In May 2020, a smartphone caller identification app reported a security breach in which the personal data of more than 47.5 million users was exposed. This was only one of the many instances that left data exposed and caused vulnerabilities in 2020. From healthcare institutions to tech, software, social media and meal delivery companies, cybercriminals have targeted every industry, stealing billions of records.
“ In contrast to common perception, app security testing doesn’t always have to be a heavy investment”
At the same time, reduced IT budgets meant that chief information security officers (CISOs) had to cut costs and compromise on risk management programs. One area of focused budget cuts was application security testing, an expensive but imperative part of the process.
Read more: How Security and Risk Leaders Can Prepare for Reduced Budgets
“Security testing helps identify vulnerabilities early on in the application development process,” says Mark Horvath, Senior Director Analyst, Gartner. “However, CISOs find it difficult to justify the costs of application security testing. Compromising on this step can have serious implications, and it is important to not skip it.”

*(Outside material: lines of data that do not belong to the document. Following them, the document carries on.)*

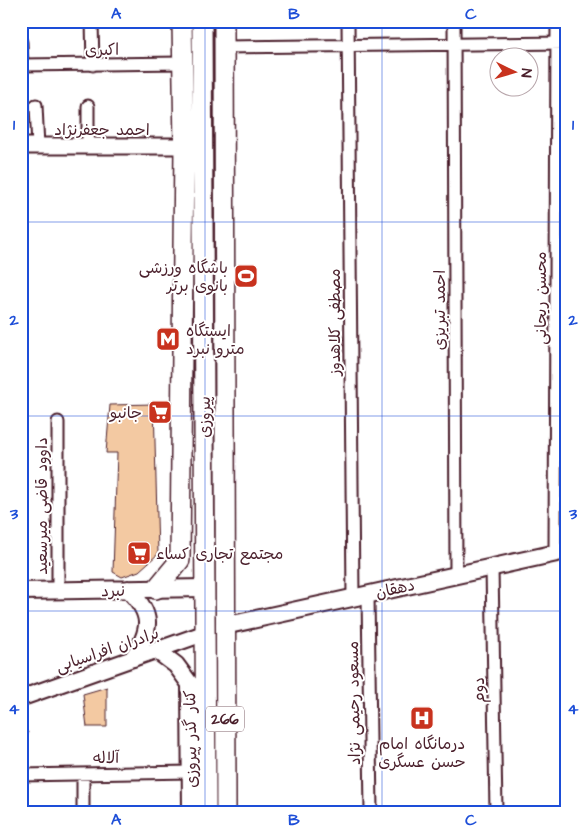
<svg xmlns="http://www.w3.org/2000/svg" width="587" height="833" viewBox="0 0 587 833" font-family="'Architects Daughter','Playpen Sans Arabic',sans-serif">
  <rect width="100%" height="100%" fill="#fff"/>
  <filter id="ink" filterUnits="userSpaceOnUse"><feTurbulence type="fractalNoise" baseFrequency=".02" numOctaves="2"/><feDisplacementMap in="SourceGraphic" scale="10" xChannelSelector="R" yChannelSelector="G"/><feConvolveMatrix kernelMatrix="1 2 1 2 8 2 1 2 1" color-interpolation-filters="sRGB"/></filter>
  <g filter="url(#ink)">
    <path fill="#f3c9a2" stroke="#4a1f2b" d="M154,404L158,554L139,571L122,577L113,572L117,453H106L110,405Z
      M107,687V727H87L83,694Z
      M28,732L25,758H21V733Z"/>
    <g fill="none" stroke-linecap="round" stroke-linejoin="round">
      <g stroke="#4a1f2b" stroke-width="15">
        <path id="minor" d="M92,21L93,65
          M348,21L353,598
          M454,21L456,575
          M21,42L22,65
          M225,47L566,43
          M21,65L183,63
          M36,105L38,147
          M88,106V146
          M555,553L557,21
          M492,567L496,812
          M58,591V422
          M368,595L371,812
          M83,774V812
          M21,775L191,772"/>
      </g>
      <g stroke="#4a1f2b" stroke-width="19">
        <path id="tertiary" d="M21,146H184
          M21,698L205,633"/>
      </g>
      <g stroke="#4a1f2b" stroke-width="20">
        <path id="secondary" d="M128,589C153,614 152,629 133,658
          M21,591L204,588
          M224,626L566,551
          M156,650L176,665L190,684L191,812"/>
      </g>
      <g stroke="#4a1f2b" stroke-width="22">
        <path id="primary" d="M202,21L206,812
          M224,21L226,812
          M156,589L180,560L184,146L182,21"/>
      </g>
      <use href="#minor" stroke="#fff" stroke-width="11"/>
      <use href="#tertiary" stroke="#fff" stroke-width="15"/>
      <use href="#secondary" stroke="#fff" stroke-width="16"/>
      <use href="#primary" stroke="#fff" stroke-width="19"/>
    </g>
  </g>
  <path fill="none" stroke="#1d4ed8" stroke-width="1" stroke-opacity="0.55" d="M205,21V812M382,21V812M21,222H566M21,416H566M21,611H566"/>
  <defs>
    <g id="stadium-square" transform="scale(1.25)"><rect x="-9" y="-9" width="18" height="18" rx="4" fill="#c8321e" stroke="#fff"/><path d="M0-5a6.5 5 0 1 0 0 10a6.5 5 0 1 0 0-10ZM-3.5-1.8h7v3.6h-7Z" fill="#fff"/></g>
    <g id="metro-square" transform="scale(1.25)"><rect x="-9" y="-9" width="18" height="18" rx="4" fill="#c8321e" stroke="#fff"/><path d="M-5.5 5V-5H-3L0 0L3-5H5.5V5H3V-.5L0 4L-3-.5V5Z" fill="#fff"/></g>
    <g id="supermarket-square" transform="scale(1.25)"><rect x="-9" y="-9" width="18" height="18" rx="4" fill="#c8321e" stroke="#fff"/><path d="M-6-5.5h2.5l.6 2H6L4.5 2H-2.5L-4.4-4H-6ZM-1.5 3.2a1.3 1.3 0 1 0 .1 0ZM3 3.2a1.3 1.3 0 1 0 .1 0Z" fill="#fff"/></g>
    <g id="hospital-square" transform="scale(1.25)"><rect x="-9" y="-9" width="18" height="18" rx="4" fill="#c8321e" stroke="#fff"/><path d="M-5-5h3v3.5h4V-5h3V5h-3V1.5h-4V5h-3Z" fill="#fff"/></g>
  </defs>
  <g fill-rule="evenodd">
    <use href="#stadium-square" x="246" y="276"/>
    <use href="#metro-square" x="168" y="339"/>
    <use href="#supermarket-square" x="160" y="412"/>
    <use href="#supermarket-square" x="139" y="553"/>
    <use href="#hospital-square" x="422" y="718"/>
  </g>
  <g text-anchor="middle" stroke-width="4" stroke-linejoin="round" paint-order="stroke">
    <rect fill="#fff" stroke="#80626b" stroke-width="1" x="206" y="706.5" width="38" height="25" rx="4"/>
    <g font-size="15" font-weight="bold" fill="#4a1f2b">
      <text x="225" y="724">266</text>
    </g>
    <g font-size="16" fill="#4a1f2b" stroke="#fff">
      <text transform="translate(102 49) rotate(-1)" y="6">اکبری</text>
      <text x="102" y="135">احمد جعفرنژاد</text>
      <text transform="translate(540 298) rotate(-90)" y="6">محسن ریحانی</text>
      <text transform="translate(439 310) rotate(-90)" y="6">احمد تبریزی</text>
      <text transform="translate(334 322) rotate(-90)" y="6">مصطفی کلاهدوز</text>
      <text transform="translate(204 417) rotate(-90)" y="6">پیروزی</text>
      <text transform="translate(41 506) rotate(-90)" y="6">داوود قاضی میرسعید</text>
      <text transform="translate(395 588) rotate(-13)" y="6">دهقان</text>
      <text transform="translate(113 590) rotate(-1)" y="6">نبرد</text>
      <text transform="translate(107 649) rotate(-19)" y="6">برادران افراسیابی</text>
      <text transform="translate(478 690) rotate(-91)" y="6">دوم</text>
      <text transform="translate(353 703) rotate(-91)" y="6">مسعود رحیمی نژاد</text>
      <text transform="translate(190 739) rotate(-91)" y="6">کنار گذر پیروزی</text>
      <text transform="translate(106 757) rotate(-1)" y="6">آلاله</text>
    </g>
    <g font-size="16" fill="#4a1f2b" stroke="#fff" text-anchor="end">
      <text x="228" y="273">باشگاه ورزشی<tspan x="228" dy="18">بانوی برتر</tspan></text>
      <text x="186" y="336" text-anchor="start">ایستگاه<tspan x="186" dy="18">مترو نبرد</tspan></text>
      <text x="142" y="418">جانبو</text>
      <text x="156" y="559" text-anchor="start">مجتمع تجاری کساء</text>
      <text x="422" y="749" text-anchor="middle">درمانگاه امام<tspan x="422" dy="18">حسن عسگری</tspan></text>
    </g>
  </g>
  <rect width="587" height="833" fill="none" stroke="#fff" stroke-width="55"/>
  <g transform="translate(514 72) rotate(95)"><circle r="24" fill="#ffffff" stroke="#b7a5aa"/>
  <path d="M0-4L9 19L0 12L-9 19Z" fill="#c8321e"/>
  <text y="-8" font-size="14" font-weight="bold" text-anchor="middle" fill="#4a1f2b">N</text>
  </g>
  <rect x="28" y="28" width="532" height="778" fill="none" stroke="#1d4ed8" stroke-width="2"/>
  <g font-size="16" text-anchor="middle" font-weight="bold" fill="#1d4ed8">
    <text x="116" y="19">A</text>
    <text x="294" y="19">B</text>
    <text x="471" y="19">C</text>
    <text x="14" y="130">1</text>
    <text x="573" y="130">1</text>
    <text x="14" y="325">2</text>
    <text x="573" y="325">2</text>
    <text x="14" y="519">3</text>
    <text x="573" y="519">3</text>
    <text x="14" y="714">4</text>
    <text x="573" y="714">4</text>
    <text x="116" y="825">A</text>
    <text x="294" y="825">B</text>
    <text x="471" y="825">C</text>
  </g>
</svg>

In contrast to common perception, app security testing doesn’t always have to be a heavy investment. CISOs can consider these seven tips to conduct security testing effectively without putting a strain on their budgets.
Include security experts in the architectural review at the start of development
Early testing minimizes the cost of fixing software defects. Including security experts at an early stage of development helps identify the gaps in security and remediate the risks. Organizations can avoid remodeling and remediation efforts if threats are mitigated at the very beginning.
Threat modeling is an expensive exercise, but in many cases can be done internally with free downloadable software. This is not restricted to new applications and can be extended to existing software, too. Especially when existing software is being repurposed or exposed as web services, a structured assessment of the risks and scenarios where an application can be attacked offers the opportunity to create test cases.
Read more: Gartner Top 9 Security and Risk Trends for 2020
Select affordable testing options when budgets are reduced
In scenarios where budget constraints are a big hurdle to security testing, CISOs can benefit from affordable and open-source options. While these alternatives are often incomplete in terms of language, framework and vulnerability coverage, and functionality, with the appropriate customization and plug-ins, they can enable an effective application security program with minimal resources.
The free software doesn’t come with enterprise functionality such as dashboards, comprehensive reporting, distributed scanning sensors or plug-ins to integrate into the software development life cycle. However, internal experts can fill this gap by writing their own scripts, or can operate the tools manually where needed.
Use security testing services to jump-start your application security program
Involve developers in the testing process so that they can produce high-quality code once they understand the possible threats. “Assign one of your developers to shadow the pentester or application security testing service, or have your developer manage the program,” says Horvath.
Gartner research suggests that developers in this kind of program are prone to make significantly fewer security errors. These developers can also act as subject matter experts or security champions and identify issues more quickly for the team in the future.
In addition to involving developers in testing, CISOs can also introduce numerous “ethical hacking” courses available online to developers. This can enable developers to understand the world view on securing applications and how attackers operate.